Pratik öneriler için ciddi proje hazırlıklarının yapılması gerekir. Sayıca çok ses getiren faaliyetlerden çok, yukarıda izah ettiğim gibi dinamikleri besleyici ve kalıcı çalışmalara yönelmekte fayda mülahaza ediyorum. “Benden sonra ne olursa olsun” zihniyeti ile hareket etmek istemiyoruz. Toplum olarka bu yüzden çok zarar gördük. Şu anda vazifeyi devralmış olan değerli yetkililerin bu konuda son derece samimi ve gayretli olduklarını ifade etmek isterim. Beyoğlu kimsenin şahsi mülkü değildir. Şu ana kadar yaşamış ve yaşayacak olan nesillerin ortak malıdır.

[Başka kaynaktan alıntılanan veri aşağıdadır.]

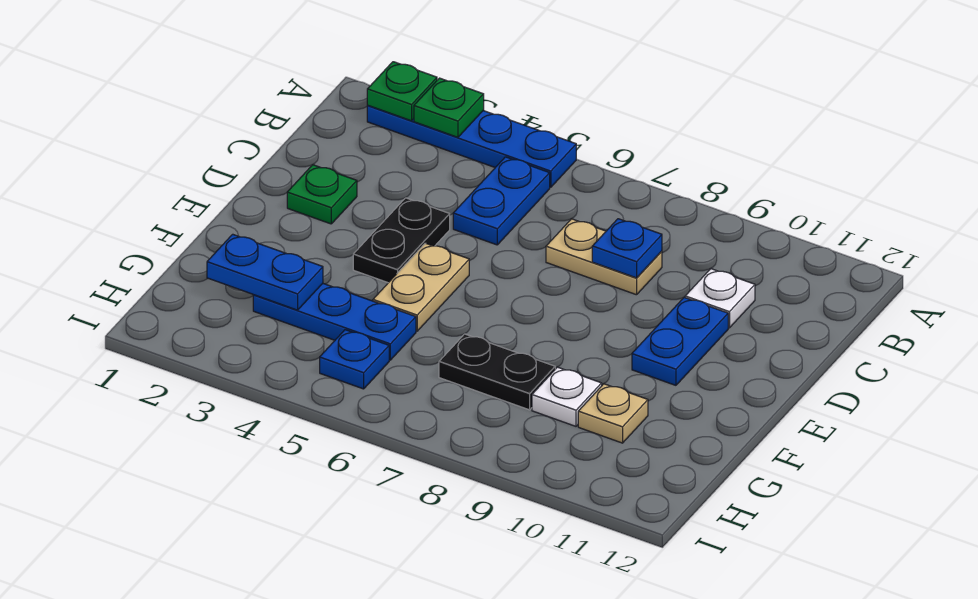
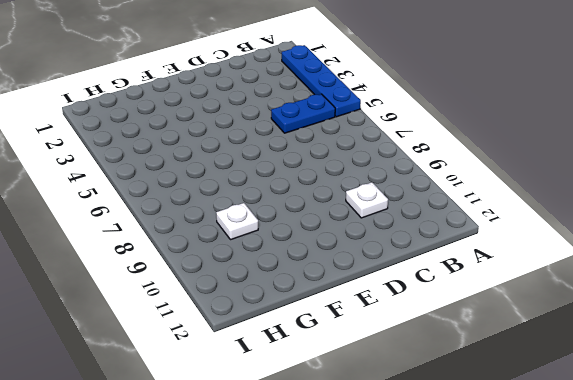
none -> tan 1x2 plate [546,219,662,295]
none -> green 1x1 plate [287,165,357,224]
none -> black 1x2 plate [353,198,450,283]

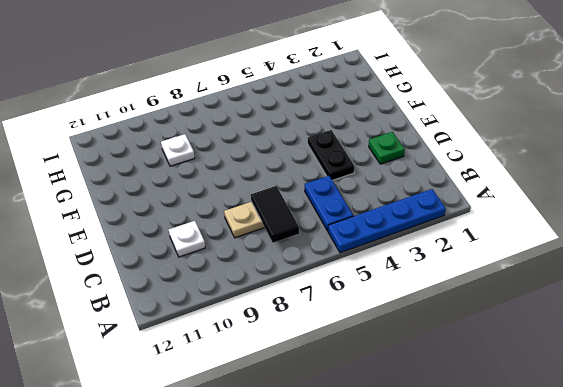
black 1x2 tile [251,186,299,243] -> none
none -> blue 1x2 plate [632,297,728,385]
none -> tan 1x2 plate [373,243,469,331]
none -> blue 1x3 plate [253,284,416,360]

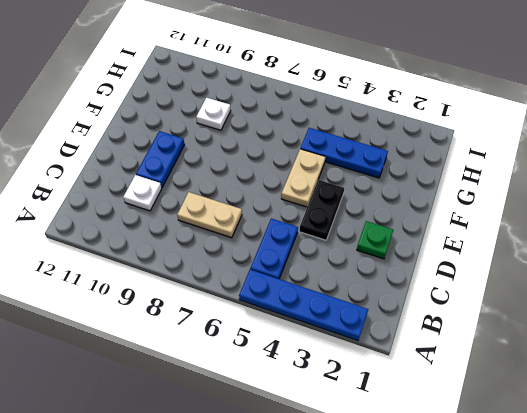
none -> black 1x2 plate [439,334,555,410]
none -> tan 1x1 plate [578,384,648,443]
none -> blue 1x1 plate [320,330,389,389]

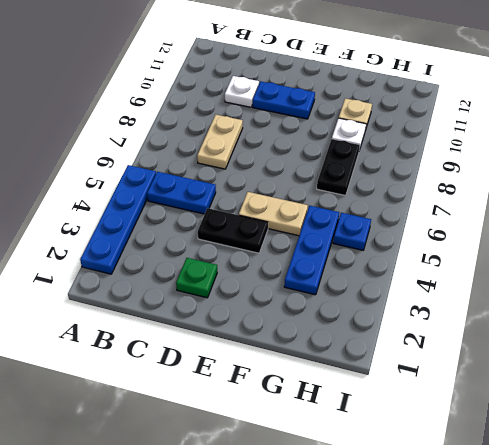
none -> green 1x1 plate [367,62,437,121]
none -> green 1x1 plate [414,78,484,137]
none -> blue 1x1 plate [592,219,662,278]

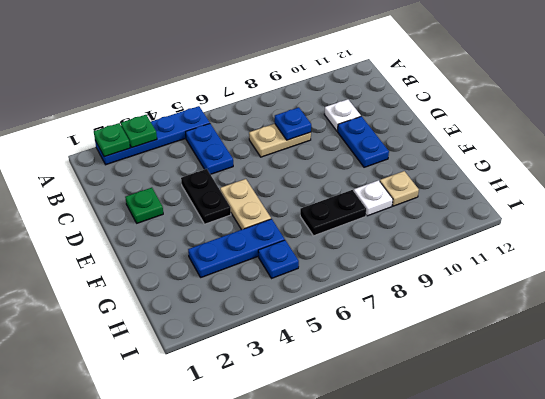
none -> blue 1x2 plate [207,234,323,310]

İlk etapta neler yapmayı planlıyorsunuz?
Hali hazırda Beyoğlu Belediyesi’nin sahip olduğu bir sanat galerisi mevcuttur. Proje hazırlıkları üzerinde çalışılırken bu arada sanat galerisinin milletlerarası özelliğe kavuşturulması ve standartlarının yükseltilmesine uğraşılmaktadır. 1995 yılı itibariyle sanat sevenlerin beğenisini ve ilgisini daha fazla çekeceğini umduğumuz sergiler düzenlemeyi hedeflemekteyiz.